Try it.
For each record that follows, restate the text exactly and drop the pictures.

Records provided.

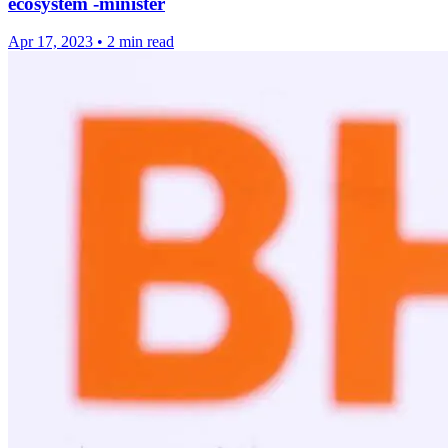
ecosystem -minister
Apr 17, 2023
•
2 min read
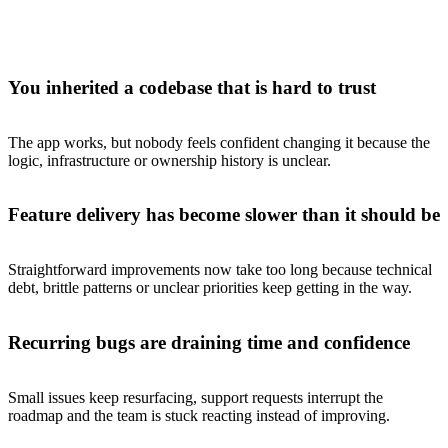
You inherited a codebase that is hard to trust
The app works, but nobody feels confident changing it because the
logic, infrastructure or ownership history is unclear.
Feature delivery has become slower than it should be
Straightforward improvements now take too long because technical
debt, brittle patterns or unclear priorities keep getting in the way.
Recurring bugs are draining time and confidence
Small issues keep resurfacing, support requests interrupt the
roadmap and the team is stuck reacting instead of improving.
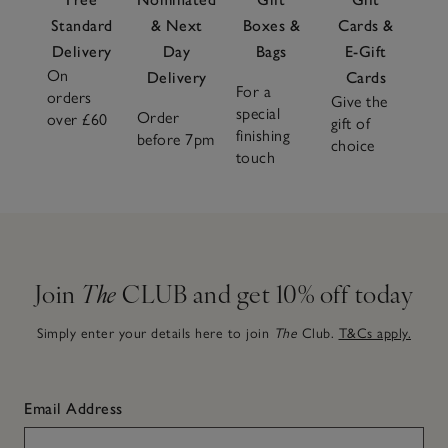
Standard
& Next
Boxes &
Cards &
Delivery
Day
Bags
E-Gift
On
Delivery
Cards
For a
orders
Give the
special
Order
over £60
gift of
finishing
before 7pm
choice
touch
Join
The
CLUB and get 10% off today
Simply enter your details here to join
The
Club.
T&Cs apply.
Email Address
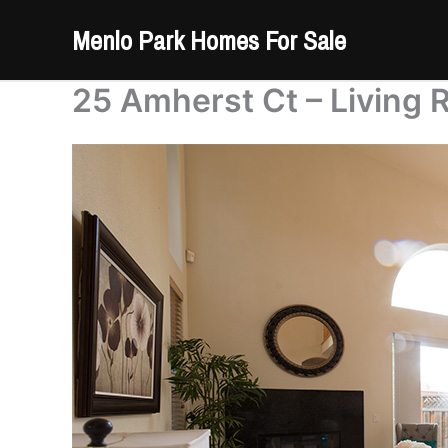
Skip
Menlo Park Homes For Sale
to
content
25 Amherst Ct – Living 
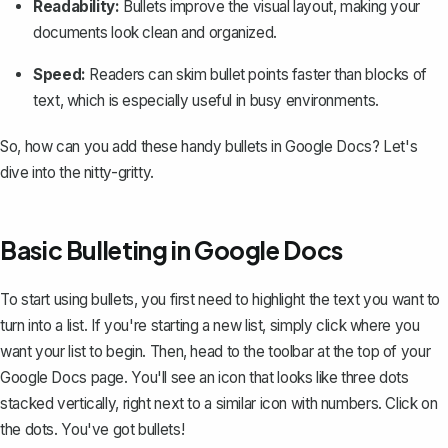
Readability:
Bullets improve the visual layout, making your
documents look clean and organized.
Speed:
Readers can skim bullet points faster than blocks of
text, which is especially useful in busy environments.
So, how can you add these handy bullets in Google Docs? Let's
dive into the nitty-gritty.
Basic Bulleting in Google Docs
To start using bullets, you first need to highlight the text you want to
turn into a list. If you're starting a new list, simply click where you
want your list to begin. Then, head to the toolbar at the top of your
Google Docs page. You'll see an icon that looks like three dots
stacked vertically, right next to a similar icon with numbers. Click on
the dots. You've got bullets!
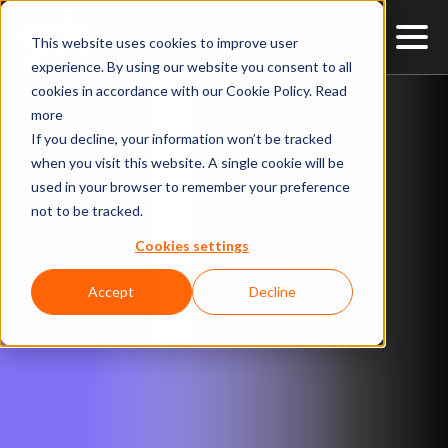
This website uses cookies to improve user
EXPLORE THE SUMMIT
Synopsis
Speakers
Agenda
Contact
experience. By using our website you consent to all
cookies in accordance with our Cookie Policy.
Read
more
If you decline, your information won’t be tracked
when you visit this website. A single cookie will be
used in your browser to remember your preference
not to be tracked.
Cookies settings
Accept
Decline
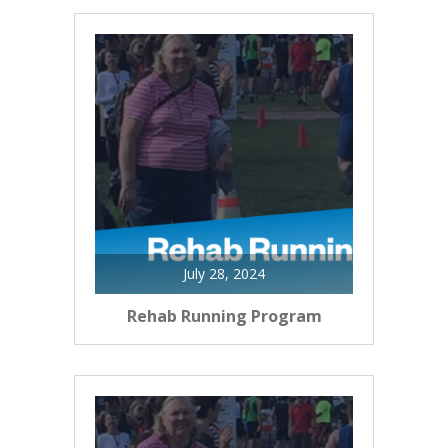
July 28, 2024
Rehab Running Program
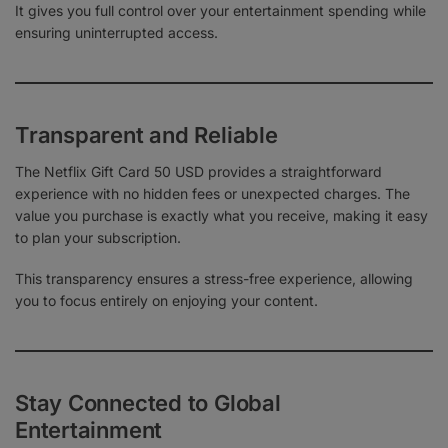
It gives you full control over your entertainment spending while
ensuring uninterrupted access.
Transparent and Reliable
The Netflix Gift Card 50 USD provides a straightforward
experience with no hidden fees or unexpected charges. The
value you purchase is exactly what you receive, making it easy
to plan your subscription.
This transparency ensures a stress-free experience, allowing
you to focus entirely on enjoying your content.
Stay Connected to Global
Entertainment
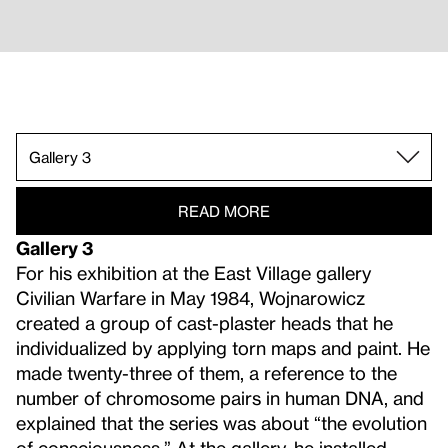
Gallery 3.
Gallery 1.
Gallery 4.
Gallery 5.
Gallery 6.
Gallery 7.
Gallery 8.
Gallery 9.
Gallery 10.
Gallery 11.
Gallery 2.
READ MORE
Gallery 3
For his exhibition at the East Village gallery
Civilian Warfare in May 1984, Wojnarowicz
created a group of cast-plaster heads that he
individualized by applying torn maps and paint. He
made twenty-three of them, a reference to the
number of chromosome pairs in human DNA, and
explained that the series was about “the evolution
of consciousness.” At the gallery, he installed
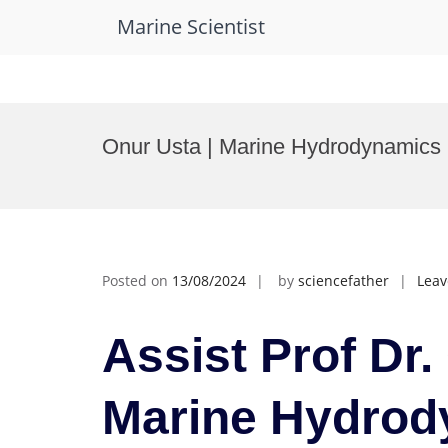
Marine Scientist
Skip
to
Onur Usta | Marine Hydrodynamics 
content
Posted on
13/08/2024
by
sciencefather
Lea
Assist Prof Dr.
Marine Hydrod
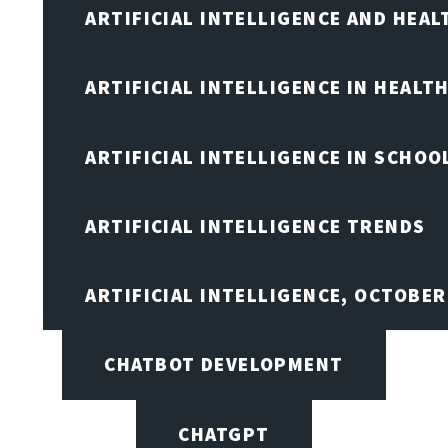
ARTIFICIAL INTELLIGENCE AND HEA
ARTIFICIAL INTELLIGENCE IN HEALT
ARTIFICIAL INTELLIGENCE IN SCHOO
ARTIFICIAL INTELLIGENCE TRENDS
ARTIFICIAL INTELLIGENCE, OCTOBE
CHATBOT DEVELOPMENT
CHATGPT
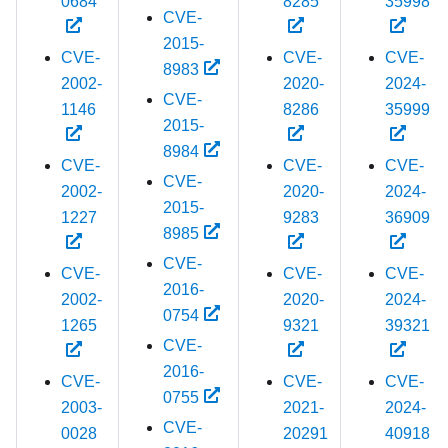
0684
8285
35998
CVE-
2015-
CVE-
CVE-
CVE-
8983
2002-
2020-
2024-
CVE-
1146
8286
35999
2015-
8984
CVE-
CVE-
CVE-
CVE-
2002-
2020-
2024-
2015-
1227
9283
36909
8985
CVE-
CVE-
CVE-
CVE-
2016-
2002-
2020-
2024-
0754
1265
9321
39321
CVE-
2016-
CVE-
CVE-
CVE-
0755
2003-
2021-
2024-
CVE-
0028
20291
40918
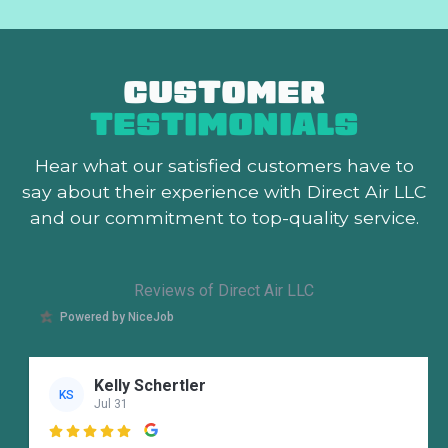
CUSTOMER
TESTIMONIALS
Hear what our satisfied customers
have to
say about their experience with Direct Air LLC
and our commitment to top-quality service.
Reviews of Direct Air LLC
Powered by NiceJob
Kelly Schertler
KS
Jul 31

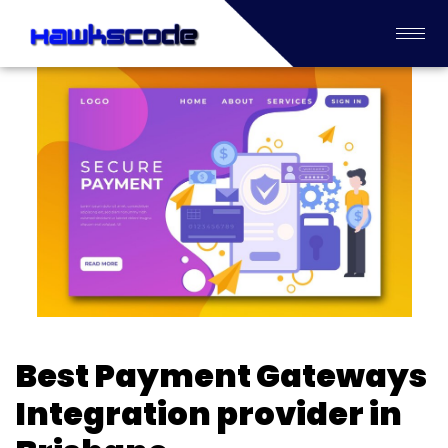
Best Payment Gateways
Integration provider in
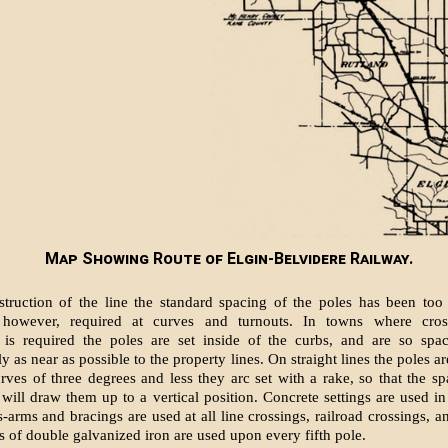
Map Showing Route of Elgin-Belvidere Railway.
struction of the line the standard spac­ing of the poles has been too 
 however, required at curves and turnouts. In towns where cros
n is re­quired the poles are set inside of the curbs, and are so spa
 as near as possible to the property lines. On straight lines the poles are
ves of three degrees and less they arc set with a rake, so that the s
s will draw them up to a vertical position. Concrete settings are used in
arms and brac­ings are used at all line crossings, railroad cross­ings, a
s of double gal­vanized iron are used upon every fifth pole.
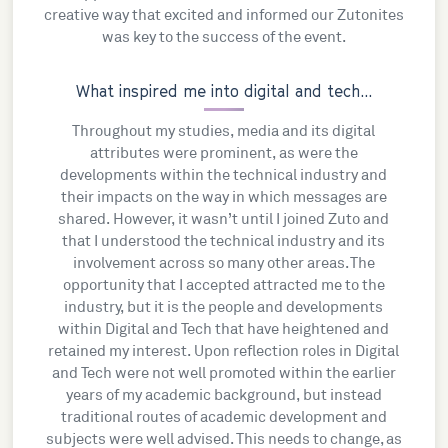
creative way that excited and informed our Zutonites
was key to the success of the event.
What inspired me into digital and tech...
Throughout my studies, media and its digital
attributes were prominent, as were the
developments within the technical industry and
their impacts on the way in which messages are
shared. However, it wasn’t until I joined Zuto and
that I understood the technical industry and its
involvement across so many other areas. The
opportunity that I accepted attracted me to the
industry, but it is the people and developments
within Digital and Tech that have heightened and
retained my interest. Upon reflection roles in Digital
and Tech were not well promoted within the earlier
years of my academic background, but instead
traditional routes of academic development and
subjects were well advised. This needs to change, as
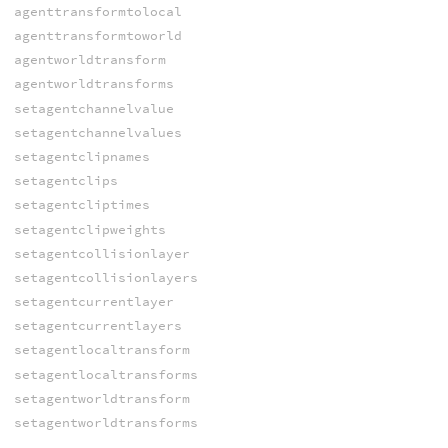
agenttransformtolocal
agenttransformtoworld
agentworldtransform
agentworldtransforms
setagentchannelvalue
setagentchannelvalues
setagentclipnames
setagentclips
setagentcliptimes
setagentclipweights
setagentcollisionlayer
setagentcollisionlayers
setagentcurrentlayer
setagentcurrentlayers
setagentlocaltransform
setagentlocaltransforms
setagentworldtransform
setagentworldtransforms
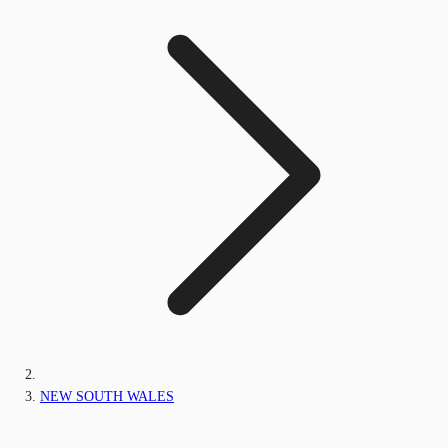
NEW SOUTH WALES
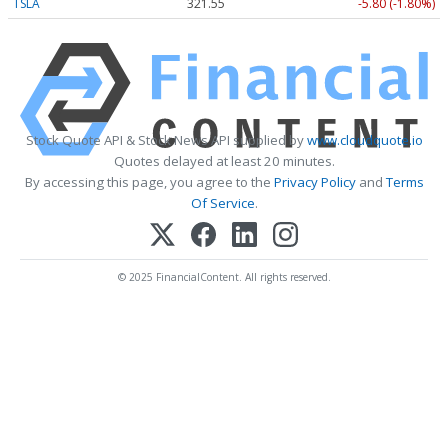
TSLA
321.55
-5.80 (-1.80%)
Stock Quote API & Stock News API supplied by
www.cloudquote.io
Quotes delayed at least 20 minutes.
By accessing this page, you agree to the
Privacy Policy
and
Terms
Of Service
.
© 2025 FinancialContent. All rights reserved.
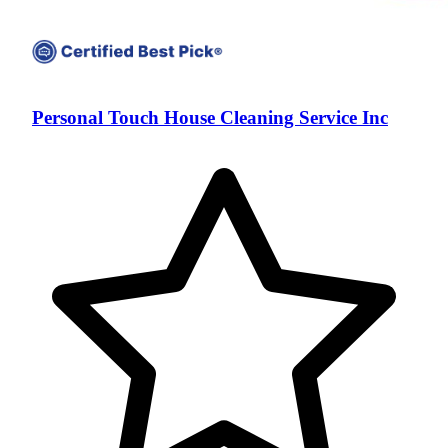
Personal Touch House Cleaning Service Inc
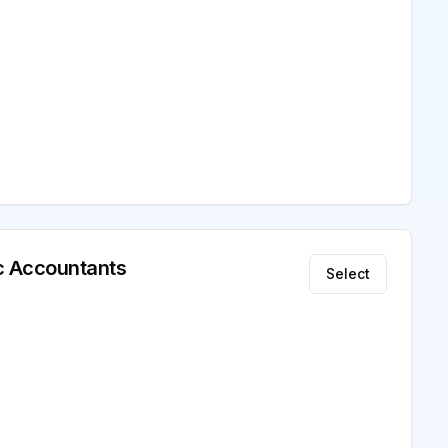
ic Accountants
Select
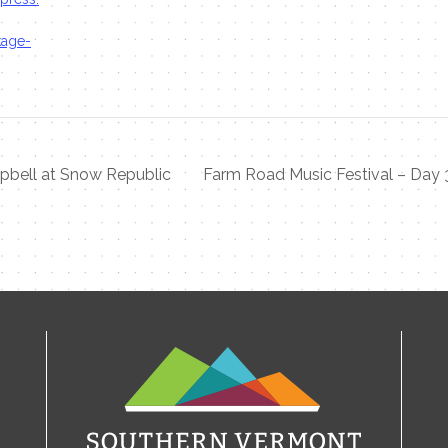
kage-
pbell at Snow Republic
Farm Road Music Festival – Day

Result of the task.
ecosystem -minister
Apr 17, 2023
•
2 min read
You inherited a codebase that is hard to trust
The app works, but nobody feels confident changing it because the
logic, infrastructure or ownership history is unclear.
Feature delivery has become slower than it should be
Straightforward improvements now take too long because technical
debt, brittle patterns or unclear priorities keep getting in the way.
Recurring bugs are draining time and confidence
Small issues keep resurfacing, support requests interrupt the
roadmap and the team is stuck reacting instead of improving.
Standard
& Next
Boxes &
Cards &
Delivery
Day
Bags
E-Gift
On
Delivery
Cards
For a
orders
Give the
special
Order
over £60
gift of
finishing
before 7pm
choice
touch
Join
The
CLUB and get 10% off today
Simply enter your details here to join
The
Club.
T&Cs apply.
Email Address
Skip
Menlo Park Homes For Sale
to
content
25 Amherst Ct – Living 
Readability:
Bullets improve the visual layout, making your
documents look clean and organized.
Speed:
Readers can skim bullet points faster than blocks of
text, which is especially useful in busy environments.
So, how can you add these handy bullets in Google Docs? Let's
dive into the nitty-gritty.
Basic Bulleting in Google Docs
To start using bullets, you first need to highlight the text you want to
turn into a list. If you're starting a new list, simply click where you
want your list to begin. Then, head to the toolbar at the top of your
Google Docs page. You'll see an icon that looks like three dots
stacked vertically, right next to a similar icon with numbers. Click on
the dots. You've got bullets!
This website uses cookies to improve user
EXPLORE THE SUMMIT
Synopsis
Speakers
Agenda
Contact
experience. By using our website you consent to all
cookies in accordance with our Cookie Policy.
Read
more
If you decline, your information won’t be tracked
when you visit this website. A single cookie will be
used in your browser to remember your preference
not to be tracked.
Cookies settings
Accept
Decline
July 28, 2024
Rehab Running Program
It gives you full control over your entertainment spending while
ensuring uninterrupted access.
Transparent and Reliable
The Netflix Gift Card 50 USD provides a straightforward
experience with no hidden fees or unexpected charges. The
value you purchase is exactly what you receive, making it easy
to plan your subscription.
This transparency ensures a stress-free experience, allowing
you to focus entirely on enjoying your content.
Stay Connected to Global
Entertainment
Gallery 3.
Gallery 1.
Gallery 4.
Gallery 5.
Gallery 6.
Gallery 7.
Gallery 8.
Gallery 9.
Gallery 10.
Gallery 11.
Gallery 2.
READ MORE
Gallery 3
For his exhibition at the East Village gallery
Civilian Warfare in May 1984, Wojnarowicz
created a group of cast-plaster heads that he
individualized by applying torn maps and paint. He
made twenty-three of them, a reference to the
number of chromosome pairs in human DNA, and
explained that the series was about “the evolution
of consciousness.” At the gallery, he installed
Marine Scientist
Skip
to
Onur Usta | Marine Hydrodynamics 
content
Posted on
13/08/2024
by
sciencefather
Lea
Assist Prof Dr.
Marine Hydrod
ARTIFICIAL INTELLIGENCE AND HEA
ARTIFICIAL INTELLIGENCE IN HEALT
ARTIFICIAL INTELLIGENCE IN SCHOO
ARTIFICIAL INTELLIGENCE TRENDS
ARTIFICIAL INTELLIGENCE, OCTOBE
CHATBOT DEVELOPMENT
CHATGPT
0684
8285
35998
CVE-
2015-
CVE-
CVE-
CVE-
8983
2002-
2020-
2024-
CVE-
1146
8286
35999
2015-
8984
CVE-
CVE-
CVE-
CVE-
2002-
2020-
2024-
2015-
1227
9283
36909
8985
CVE-
CVE-
CVE-
CVE-
2016-
2002-
2020-
2024-
0754
1265
9321
39321
CVE-
2016-
CVE-
CVE-
CVE-
0755
2003-
2021-
2024-
CVE-
0028
20291
40918
CUSTOMER
TESTIMONIALS
Hear what our satisfied customers
have to
say about their experience with Direct Air LLC
and our commitment to top-quality service.
Reviews of Direct Air LLC
Powered by NiceJob
Kelly Schertler
KS
Jul 31

Best Payment Gateways
Integration provider in
Map Showing Route of Elgin-Belvidere Railway.
struction of the line the standard spac­ing of the poles has been too 
 however, required at curves and turnouts. In towns where cros
n is re­quired the poles are set inside of the curbs, and are so spa
 as near as possible to the property lines. On straight lines the poles are
ves of three degrees and less they arc set with a rake, so that the s
s will draw them up to a vertical position. Concrete settings are used in
arms and brac­ings are used at all line crossings, railroad cross­ings, a
s of double gal­vanized iron are used upon every fifth pole.
creative way that excited and informed our Zutonites
was key to the success of the event.
What inspired me into digital and tech...
Throughout my studies, media and its digital
attributes were prominent, as were the
developments within the technical industry and
their impacts on the way in which messages are
shared. However, it wasn’t until I joined Zuto and
that I understood the technical industry and its
involvement across so many other areas. The
opportunity that I accepted attracted me to the
industry, but it is the people and developments
within Digital and Tech that have heightened and
retained my interest. Upon reflection roles in Digital
and Tech were not well promoted within the earlier
years of my academic background, but instead
traditional routes of academic development and
subjects were well advised. This needs to change, as
agenttransformtolocal
agenttransformtoworld
agentworldtransform
agentworldtransforms
setagentchannelvalue
setagentchannelvalues
setagentclipnames
setagentclips
setagentcliptimes
setagentclipweights
setagentcollisionlayer
setagentcollisionlayers
setagentcurrentlayer
setagentcurrentlayers
setagentlocaltransform
setagentlocaltransforms
setagentworldtransform
setagentworldtransforms
NEW SOUTH WALES
TSLA
321.55
-5.80 (-1.80%)
Stock Quote API & Stock News API supplied by
www.cloudquote.io
Quotes delayed at least 20 minutes.
By accessing this page, you agree to the
Privacy Policy
and
Terms
Of Service
.
© 2025 FinancialContent. All rights reserved.
Personal Touch House Cleaning Service Inc
ic Accountants
Select
kage-
pbell at Snow Republic
Farm Road Music Festival – Day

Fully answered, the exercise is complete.